After closing over the summer, the Brauer Museum of Art at Valparaiso University will reopen Monday with a security guard providing staffing and a former museum director returning as the curator, a university spokesman said.
Gregg Hertzlieb, who led the museum for several years, will return Monday in a part-time capacity, according to an email from university spokesman Michael Fenton. Hertzlieb’s role will be purely administrative.
The museum will be open from 1:30-5:30 p.m. on Mondays and Thursdays, and 10:30 a.m.-2:30 p.m. on Tuesdays, Wednesdays and Fridays. It will be closed on weekends, Fenton said.
The museum will be closed on Nov. 23-Dec. 1 for Thanksgiving break, and will close for winter break on Dec. 14. The museum will reopen when classes resume in January 2025, with specific days and times to be determined, Fenton said.
The museum closed in June amidst the news that its director, Jonathan Canning, was one of the staff members whose job was cut at the time. It has garnered national attention after José Padilla, the university’s president, announced in February 2023 that three cornerstone pieces of artwork were being considered for sale to fund improvements for dorms for first-year students.
Richard Brauer, the museum’s namesake and founding director, has said he will have his name removed from the museum if the sale of the artwork, which recently was approved by a Porter County magistrate, goes forward.
He has called the move to sell the paintings by Padilla a “desperate action by a desperate man.”
Padilla first announced the possible sale of the artwork in February 2023, with plans to use the proceeds from the sale of Georgia O’Keeffe’s “Rust Red Hills,” Frederic E. Church’s “Mountain Landscape” and “The Silver Vale and the Golden Gate” by Childe Hassam, to fund dorm renovations for first-year students.
According to appraisals received by the university, the fair market value of the O’Keeffe is estimated at $10.5 million to $15 million; the Hassam, between $1 million and $3.5 million; and the Church at $1 million to $3 million.
The announcement drew widespread criticism from students, faculty, alumni and the art world, and drew nationwide attention.
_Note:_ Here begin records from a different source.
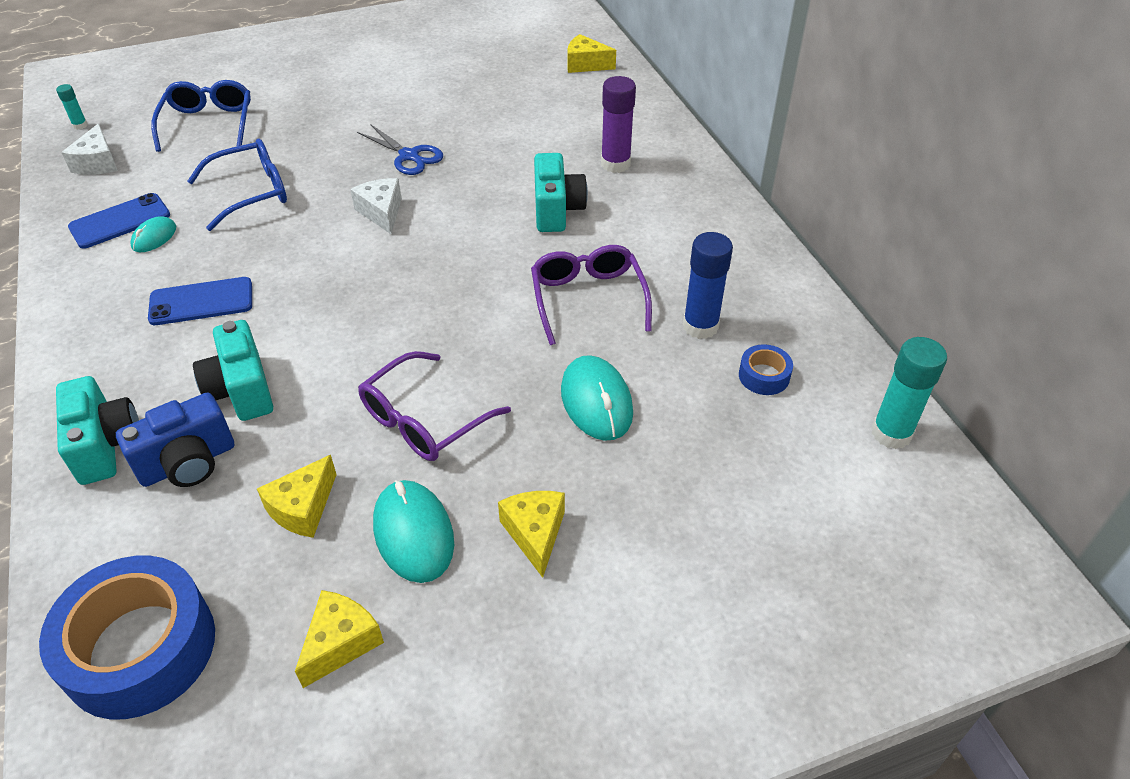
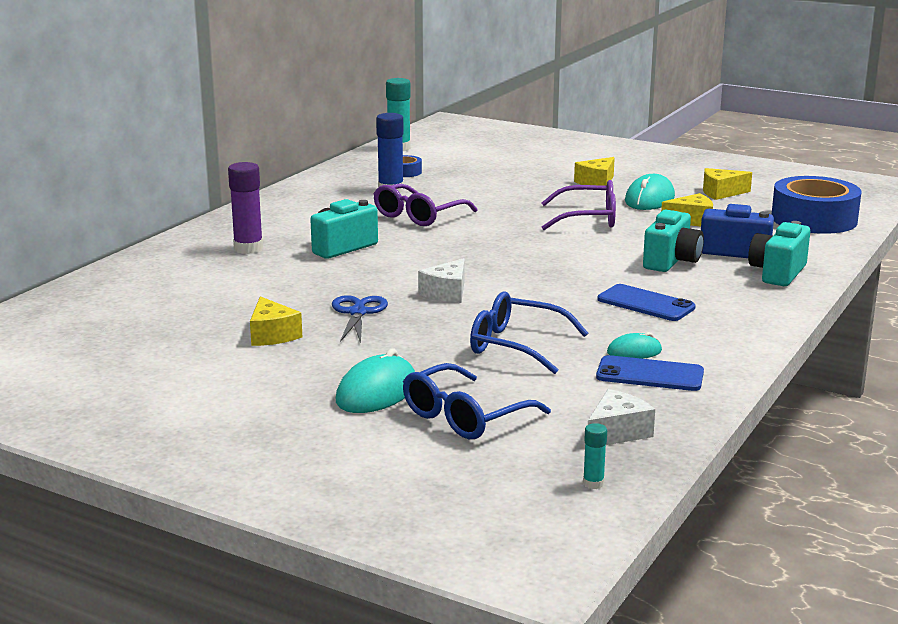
camera: 130 degrees left, 25 degrees down
turquoise mouse [561,355,633,441] -> turquoise mouse moved to [336,348,415,413]
yellow cheese [567,34,616,73] -> yellow cheese moved to [250,296,302,346]

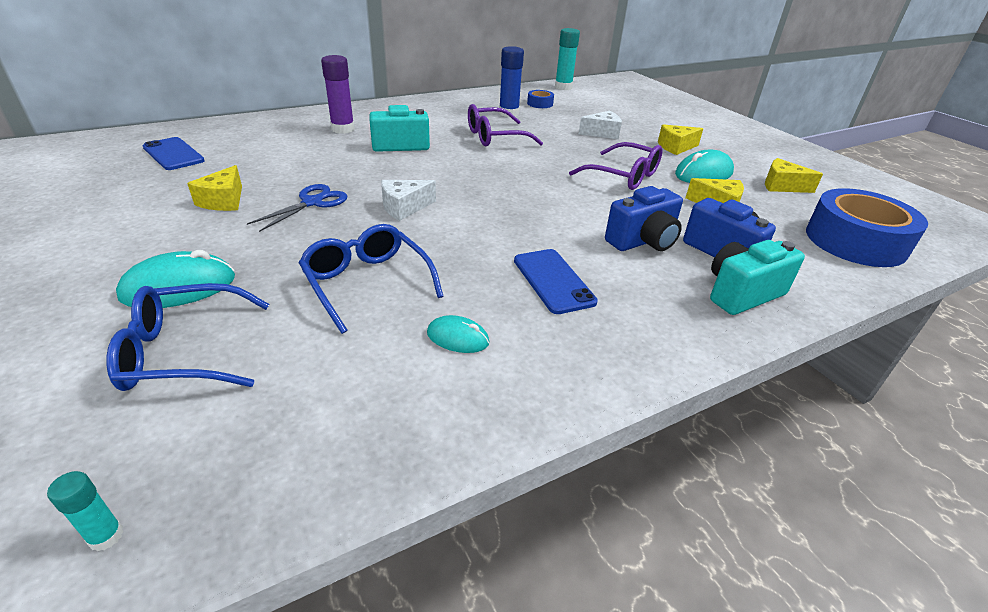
camera: 30 degrees right, 15 degrees up
white cheese [588,389,655,445] -> white cheese moved to [579,111,622,139]
blue phone [596,355,704,391] -> blue phone moved to [142,137,205,170]
turquoise camera [643,210,704,272] -> blue camera [605,186,683,251]

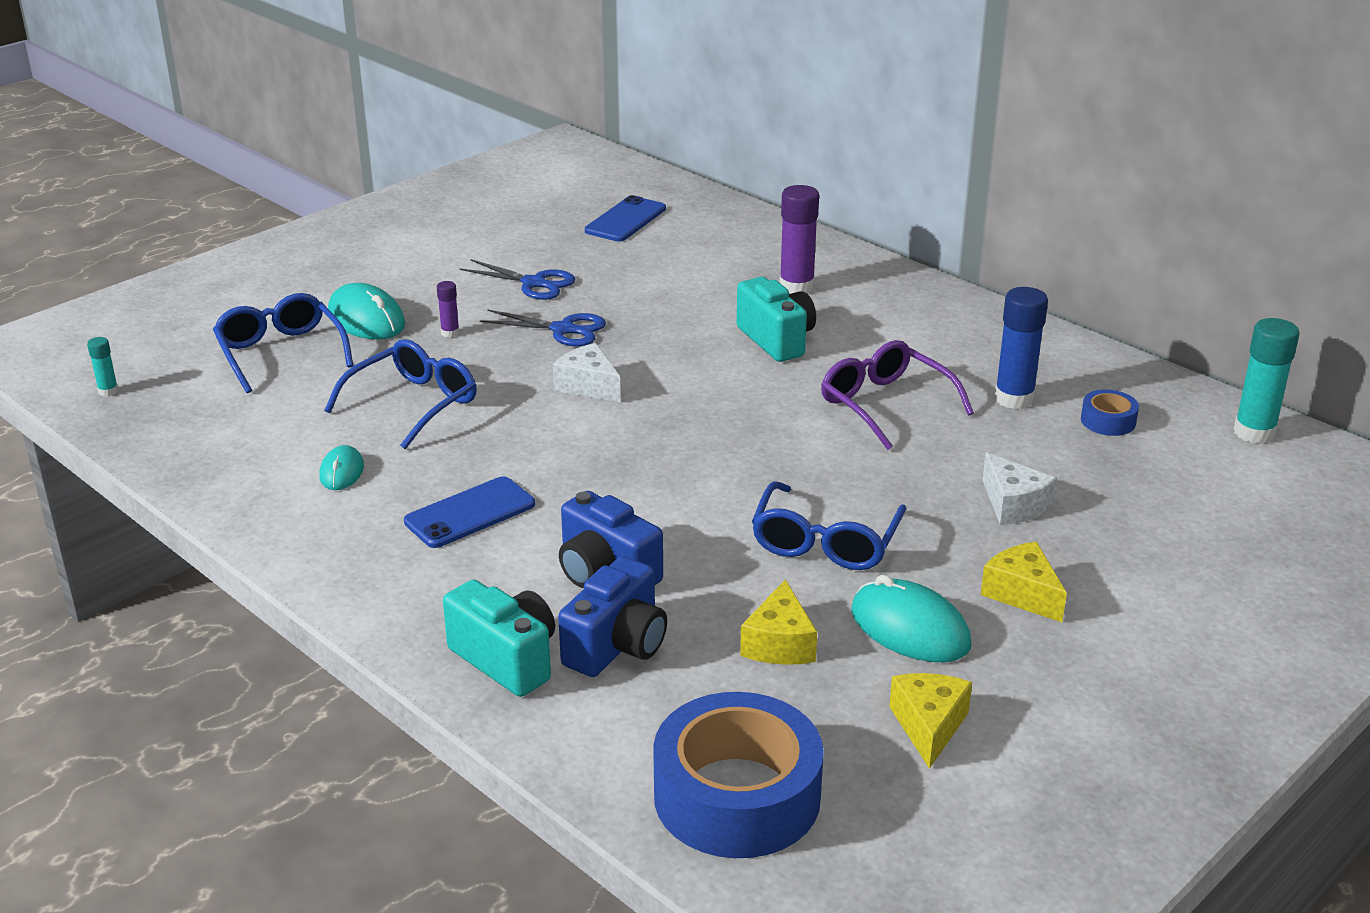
camera: 75 degrees right, 5 degrees down
yellow cheese [187,165,242,211] -> blue scissors [460,259,575,300]
purple glasses [569,142,662,190] -> blue glasses [752,481,907,570]
none -> purple glue stick [437,281,459,338]

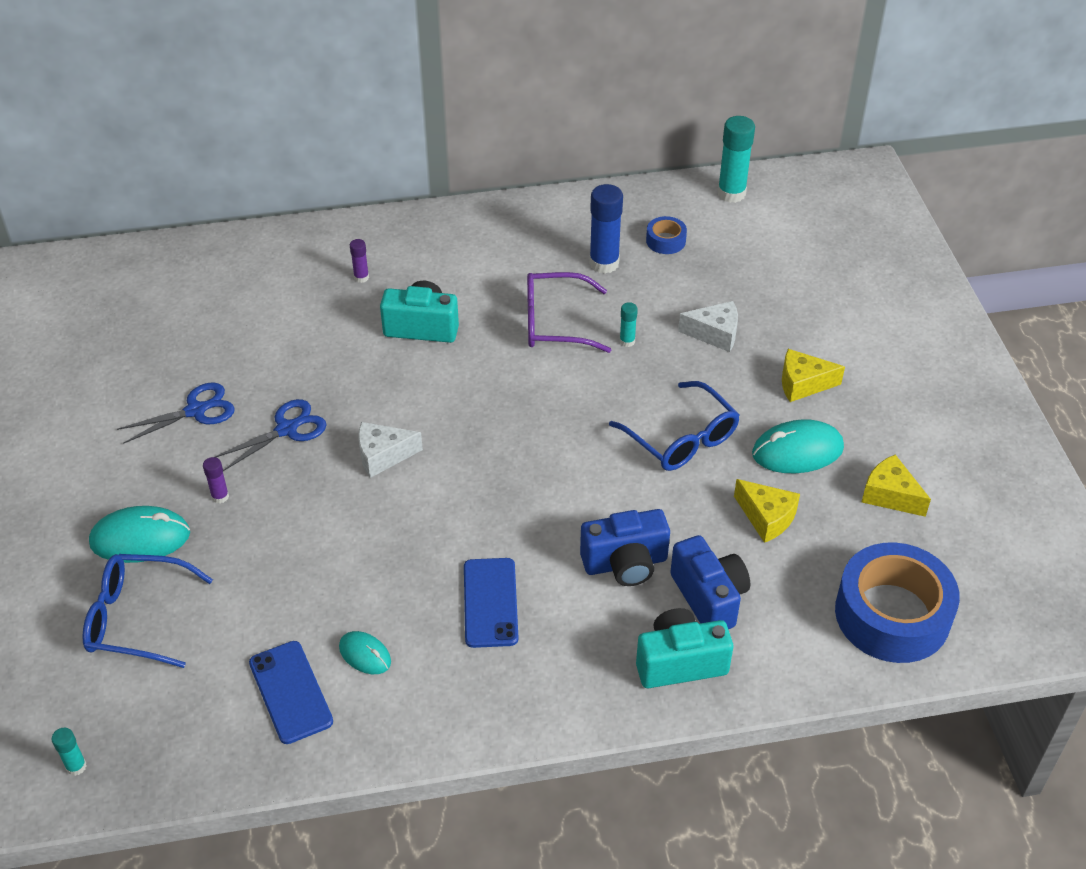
camera: 55 degrees left, 15 degrees up
blue glasses [324,339,477,449] -> none
blue phone [585,195,666,241] -> blue phone moved to [249,641,333,744]
purple glue stick [779,185,819,294] -> purple glue stick [350,239,369,283], size x0.50
none -> turquoise glue stick [620,302,638,347]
The university removed the paintings from display in September 2023 citing security concerns and they have been stored in a secure, offsite location since then.
The university has yet to provide a timeline for the sale of the paintings, though officials have said they want the dorms for first-year students to be ready for occupancy in the fall of 2026. The dorms will include a gallery of lesser-known works from the Percy H. Sloan Trust, which directly purchased or provided funding for the three paintings being sold.